▶ _TEXT_:
[start]

Maximum Subsequence Score

This is a beautiful problem from LeetCode (Problem #2542). Although this problem is categorized as a “medium” difficulty problem, I believe it should be moved to the “hard” category.

Problem: You are given two $0$-indexed integer arrays nums1 and nums2 of equal length $n$ and a positive integer $k$. You must choose a subsequence of indices from nums1 of length $k$.

For chosen indices $i_0, i_1, \ldots, i_{k - 1}$, your score is defined as:

The sum of the selected elements from nums1 multiplied with the minimum of the selected elements from nums2. It can be defined simply as:

\[({\tt nums1}[i_0] + {\tt nums1}[i_1] + \cdots + {\tt nums1}[i_{k - 1}]) \times \min({\tt nums2}[i_0] , {\tt nums2}[i_1], \cdots ,{\tt nums2}[i_{k - 1}]).\]

Return the maximum possible score.

A subsequence of indices of an array is a set that can be derived from the set ${0, 1, \ldots, n-1}$ by deleting some or no elements.

Example 1:

Input: nums1 = [1,3,3,2], nums2 = [2,1,3,4], $k = 3$; Output: 12.

Explanation: The four possible subsequence scores are:

We choose the indices 0, 1, and 2 with score = (1+3+3) * min(2,1,3) = 7.

[end]

▶ _ENTRIES_:
[start]

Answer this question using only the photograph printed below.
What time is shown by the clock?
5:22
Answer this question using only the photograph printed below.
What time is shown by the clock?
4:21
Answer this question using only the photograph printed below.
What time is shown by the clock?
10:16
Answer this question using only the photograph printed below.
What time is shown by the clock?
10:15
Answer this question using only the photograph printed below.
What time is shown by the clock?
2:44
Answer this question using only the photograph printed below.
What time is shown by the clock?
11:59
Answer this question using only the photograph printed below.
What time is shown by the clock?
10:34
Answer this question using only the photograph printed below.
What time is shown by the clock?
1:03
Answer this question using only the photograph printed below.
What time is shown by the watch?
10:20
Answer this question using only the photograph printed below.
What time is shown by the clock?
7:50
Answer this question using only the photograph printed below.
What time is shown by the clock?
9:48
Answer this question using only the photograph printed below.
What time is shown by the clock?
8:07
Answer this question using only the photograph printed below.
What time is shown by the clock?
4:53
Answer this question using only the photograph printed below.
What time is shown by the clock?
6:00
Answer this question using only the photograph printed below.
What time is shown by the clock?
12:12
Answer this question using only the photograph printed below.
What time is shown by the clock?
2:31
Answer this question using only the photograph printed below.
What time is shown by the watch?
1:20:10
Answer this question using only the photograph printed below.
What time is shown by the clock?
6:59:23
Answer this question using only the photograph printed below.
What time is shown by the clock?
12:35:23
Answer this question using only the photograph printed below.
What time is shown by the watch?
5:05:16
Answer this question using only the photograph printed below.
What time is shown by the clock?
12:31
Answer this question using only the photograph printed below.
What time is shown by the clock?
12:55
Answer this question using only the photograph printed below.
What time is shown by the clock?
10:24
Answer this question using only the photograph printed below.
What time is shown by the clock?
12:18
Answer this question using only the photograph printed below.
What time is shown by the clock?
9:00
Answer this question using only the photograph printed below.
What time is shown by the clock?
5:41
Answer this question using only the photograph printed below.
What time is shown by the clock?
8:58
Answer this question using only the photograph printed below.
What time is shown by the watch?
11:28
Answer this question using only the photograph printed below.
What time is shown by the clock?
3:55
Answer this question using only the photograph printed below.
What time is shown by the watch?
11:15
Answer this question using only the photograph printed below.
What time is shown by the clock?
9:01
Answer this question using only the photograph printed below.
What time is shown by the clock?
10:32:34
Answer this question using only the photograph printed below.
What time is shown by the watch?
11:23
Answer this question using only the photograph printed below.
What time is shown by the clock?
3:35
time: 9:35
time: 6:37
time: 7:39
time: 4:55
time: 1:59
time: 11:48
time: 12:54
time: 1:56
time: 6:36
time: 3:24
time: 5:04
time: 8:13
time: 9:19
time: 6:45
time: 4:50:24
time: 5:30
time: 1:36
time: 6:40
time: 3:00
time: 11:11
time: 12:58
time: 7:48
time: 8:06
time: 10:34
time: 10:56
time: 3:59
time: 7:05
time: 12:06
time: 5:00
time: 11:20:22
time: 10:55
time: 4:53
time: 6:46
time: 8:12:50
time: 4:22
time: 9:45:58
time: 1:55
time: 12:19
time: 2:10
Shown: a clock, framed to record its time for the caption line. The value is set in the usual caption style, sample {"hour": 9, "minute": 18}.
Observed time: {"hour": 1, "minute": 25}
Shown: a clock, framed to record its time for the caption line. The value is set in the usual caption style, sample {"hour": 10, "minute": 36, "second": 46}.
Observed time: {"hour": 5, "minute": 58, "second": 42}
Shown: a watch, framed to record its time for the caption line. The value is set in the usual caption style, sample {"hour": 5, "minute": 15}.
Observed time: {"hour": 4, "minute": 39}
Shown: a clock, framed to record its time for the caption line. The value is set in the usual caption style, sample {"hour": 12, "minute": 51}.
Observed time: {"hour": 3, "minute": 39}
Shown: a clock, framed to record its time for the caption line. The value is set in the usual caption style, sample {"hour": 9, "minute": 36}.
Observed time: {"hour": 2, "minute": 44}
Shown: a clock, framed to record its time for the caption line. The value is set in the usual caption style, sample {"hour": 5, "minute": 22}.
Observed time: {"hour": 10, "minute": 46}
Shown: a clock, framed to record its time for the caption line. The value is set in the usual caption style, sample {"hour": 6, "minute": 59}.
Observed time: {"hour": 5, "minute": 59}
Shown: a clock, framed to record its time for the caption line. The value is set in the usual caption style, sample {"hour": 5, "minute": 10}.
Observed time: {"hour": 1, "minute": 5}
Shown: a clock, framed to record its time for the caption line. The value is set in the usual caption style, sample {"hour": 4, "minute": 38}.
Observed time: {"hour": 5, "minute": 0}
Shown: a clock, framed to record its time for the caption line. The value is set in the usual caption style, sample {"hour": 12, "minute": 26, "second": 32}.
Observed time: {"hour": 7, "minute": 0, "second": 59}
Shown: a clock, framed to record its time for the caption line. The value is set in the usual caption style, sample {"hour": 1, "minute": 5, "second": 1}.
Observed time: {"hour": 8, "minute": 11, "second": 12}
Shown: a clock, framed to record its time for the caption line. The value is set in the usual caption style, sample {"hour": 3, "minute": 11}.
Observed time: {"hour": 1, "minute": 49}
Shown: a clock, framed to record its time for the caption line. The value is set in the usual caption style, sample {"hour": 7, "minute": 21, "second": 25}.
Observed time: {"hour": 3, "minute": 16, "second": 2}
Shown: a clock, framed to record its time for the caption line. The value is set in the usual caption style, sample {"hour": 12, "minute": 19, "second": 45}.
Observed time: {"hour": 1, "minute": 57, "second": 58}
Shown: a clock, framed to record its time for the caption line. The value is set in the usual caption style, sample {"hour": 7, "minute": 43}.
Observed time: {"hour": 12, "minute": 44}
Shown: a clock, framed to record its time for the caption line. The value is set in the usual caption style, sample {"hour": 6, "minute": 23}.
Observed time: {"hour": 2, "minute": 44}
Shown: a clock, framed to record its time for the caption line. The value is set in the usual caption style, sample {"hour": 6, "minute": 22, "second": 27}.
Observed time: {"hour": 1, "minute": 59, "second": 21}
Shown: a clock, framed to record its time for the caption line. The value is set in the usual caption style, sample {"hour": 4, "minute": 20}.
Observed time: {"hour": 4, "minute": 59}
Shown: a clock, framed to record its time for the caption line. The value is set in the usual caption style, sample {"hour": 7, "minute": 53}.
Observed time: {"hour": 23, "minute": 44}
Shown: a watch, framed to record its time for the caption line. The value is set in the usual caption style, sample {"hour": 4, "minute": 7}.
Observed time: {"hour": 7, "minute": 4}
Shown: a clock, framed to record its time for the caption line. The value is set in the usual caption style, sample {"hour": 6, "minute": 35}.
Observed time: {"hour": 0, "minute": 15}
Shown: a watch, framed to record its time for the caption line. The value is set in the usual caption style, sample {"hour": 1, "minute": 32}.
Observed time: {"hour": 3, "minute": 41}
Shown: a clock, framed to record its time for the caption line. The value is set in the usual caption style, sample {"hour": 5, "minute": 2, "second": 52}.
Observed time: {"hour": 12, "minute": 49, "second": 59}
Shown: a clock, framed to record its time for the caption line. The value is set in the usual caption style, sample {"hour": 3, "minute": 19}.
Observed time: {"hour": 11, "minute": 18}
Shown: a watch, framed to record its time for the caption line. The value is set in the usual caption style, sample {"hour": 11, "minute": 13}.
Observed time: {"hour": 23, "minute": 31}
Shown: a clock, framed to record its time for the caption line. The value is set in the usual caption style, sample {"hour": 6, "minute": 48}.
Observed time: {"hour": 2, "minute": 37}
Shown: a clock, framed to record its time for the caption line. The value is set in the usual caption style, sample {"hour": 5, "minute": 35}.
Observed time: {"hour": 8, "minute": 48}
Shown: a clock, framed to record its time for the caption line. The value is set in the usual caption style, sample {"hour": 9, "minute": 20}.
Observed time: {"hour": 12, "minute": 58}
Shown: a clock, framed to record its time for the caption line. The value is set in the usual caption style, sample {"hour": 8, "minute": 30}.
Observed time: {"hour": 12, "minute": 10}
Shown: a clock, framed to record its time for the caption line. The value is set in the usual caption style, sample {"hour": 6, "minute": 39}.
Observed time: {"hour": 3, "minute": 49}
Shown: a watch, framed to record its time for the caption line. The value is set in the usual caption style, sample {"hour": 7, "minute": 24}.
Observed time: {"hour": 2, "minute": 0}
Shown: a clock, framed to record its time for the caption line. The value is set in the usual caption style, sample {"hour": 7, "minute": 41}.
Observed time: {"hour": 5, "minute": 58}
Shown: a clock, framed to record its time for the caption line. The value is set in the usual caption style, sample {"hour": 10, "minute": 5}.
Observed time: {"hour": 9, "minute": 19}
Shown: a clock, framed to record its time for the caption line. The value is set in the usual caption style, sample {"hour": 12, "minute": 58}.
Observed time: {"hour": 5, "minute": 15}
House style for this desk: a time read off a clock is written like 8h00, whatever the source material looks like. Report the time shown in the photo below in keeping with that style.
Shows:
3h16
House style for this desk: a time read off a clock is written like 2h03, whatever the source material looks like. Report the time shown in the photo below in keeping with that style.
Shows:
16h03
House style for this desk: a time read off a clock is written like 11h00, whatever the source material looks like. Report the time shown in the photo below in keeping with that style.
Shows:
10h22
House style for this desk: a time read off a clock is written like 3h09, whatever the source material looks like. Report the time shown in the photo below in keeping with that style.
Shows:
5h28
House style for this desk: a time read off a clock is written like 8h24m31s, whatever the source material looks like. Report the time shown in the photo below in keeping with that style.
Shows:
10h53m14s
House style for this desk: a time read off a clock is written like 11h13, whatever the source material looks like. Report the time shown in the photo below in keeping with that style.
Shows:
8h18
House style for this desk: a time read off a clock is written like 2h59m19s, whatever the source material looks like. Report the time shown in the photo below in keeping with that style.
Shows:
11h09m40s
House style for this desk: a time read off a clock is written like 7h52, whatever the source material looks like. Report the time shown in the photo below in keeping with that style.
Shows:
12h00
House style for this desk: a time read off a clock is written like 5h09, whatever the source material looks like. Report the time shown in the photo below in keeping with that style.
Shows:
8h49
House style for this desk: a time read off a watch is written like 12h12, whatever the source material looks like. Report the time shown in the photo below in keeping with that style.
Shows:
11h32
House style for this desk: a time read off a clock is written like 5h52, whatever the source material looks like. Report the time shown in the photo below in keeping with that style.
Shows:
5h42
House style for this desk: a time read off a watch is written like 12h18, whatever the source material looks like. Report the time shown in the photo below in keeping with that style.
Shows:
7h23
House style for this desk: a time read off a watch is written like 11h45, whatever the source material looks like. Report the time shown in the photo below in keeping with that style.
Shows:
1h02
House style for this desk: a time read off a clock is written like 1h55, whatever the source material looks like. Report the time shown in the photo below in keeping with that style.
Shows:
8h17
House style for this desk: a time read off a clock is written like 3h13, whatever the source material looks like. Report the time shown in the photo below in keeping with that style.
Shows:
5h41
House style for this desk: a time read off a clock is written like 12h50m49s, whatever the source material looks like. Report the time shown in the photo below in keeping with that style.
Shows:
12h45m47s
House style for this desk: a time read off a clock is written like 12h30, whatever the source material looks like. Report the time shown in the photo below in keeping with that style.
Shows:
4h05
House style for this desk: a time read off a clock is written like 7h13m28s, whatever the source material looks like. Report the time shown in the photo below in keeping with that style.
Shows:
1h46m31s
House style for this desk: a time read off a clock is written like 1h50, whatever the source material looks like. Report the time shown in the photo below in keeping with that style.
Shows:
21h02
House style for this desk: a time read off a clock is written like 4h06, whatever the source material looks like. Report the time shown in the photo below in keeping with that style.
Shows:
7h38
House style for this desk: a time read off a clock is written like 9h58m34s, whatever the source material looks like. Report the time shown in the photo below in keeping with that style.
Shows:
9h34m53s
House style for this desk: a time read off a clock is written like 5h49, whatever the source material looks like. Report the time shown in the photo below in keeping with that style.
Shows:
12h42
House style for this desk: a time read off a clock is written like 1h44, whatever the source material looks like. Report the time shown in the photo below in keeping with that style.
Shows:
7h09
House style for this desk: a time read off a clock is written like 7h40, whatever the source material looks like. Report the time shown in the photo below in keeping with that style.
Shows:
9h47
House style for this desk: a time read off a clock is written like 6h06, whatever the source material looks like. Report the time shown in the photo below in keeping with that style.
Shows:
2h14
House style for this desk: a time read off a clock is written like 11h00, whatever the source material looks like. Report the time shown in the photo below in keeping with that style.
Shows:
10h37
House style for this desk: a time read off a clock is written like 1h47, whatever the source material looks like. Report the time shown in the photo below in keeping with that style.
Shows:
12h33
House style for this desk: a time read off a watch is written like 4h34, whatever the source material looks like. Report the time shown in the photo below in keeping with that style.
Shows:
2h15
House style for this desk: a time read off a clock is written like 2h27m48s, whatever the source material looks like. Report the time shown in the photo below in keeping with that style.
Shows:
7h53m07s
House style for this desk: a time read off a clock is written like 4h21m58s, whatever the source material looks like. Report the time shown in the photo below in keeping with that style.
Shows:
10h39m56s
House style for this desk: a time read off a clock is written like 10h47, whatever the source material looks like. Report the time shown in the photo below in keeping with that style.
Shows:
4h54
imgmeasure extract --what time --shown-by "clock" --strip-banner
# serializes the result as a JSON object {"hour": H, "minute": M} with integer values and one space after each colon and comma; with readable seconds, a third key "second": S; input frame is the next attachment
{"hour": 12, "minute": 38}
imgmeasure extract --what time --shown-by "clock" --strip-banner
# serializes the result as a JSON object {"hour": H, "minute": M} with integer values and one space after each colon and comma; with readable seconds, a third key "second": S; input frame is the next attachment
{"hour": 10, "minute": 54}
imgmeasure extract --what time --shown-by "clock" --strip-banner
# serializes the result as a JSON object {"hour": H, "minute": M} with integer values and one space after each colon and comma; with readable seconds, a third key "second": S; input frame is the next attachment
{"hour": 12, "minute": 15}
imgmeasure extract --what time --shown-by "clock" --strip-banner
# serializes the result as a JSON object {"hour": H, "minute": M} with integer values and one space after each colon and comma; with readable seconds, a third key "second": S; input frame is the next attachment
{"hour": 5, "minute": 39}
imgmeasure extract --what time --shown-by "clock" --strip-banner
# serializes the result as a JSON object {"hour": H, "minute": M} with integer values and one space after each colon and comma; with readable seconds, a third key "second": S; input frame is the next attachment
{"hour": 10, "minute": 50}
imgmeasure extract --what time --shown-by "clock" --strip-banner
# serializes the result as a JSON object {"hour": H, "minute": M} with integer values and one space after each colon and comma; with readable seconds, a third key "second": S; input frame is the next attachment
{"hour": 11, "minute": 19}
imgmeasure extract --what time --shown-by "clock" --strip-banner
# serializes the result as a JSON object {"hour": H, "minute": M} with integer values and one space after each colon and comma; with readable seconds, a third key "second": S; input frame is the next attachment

[end]

▶ _WHAT TO DO_:
(A) In the Maximum Subsequence Score text, to which difficulty category does the author believe the problem should be moved?
(B) Write what follows the last sentence of the Maximum Subsequence Score text, continuing from that point.

▶ _TASK-BY-TASK ANSWERS_:
(A) The "hard" category.

(B)
We choose the indices 0, 1, and 3 with score = (1+3+2) * min(2,1,4) = 6.
We choose the indices 0, 2, and 3 with score = (1+3+2) * min(2,3,4) = 12.
We choose the indices 1, 2, and 3 with score = (3+3+2) * min(1,3,4) = 8.

Therefore, we return the max score, which is 12.

Example 2:

Input: nums1 = [4,2,3,1,1], nums2 = [7,5,10,9,6], $k = 1$; Output: 30.

Explanation: Choosing index 2 is optimal: nums1[2] * nums2[2] = 3 * 10 = 30 is the maximum possible score.

Solution Using MinHeap

We are asked to select $k$ indices from the set ${0, 1, \ldots, n-1}$ in such a way that the sum of integers from nums1 corresponding to those $k$ indices multiplied by the minimum value among the $k$ integers from nums2 corresponding to those $k$ indices is the maximum possible.

There are $\binom{n}{k}$ distinct sets of $k$ indices that can be selected from $n$ indices. This is exponential on $n$, which means, a brute-force approach examining all the $\binom{n}{k}$ possiblities will lead to exponential runtime.

We use the following approach to significantly reduce the runtime.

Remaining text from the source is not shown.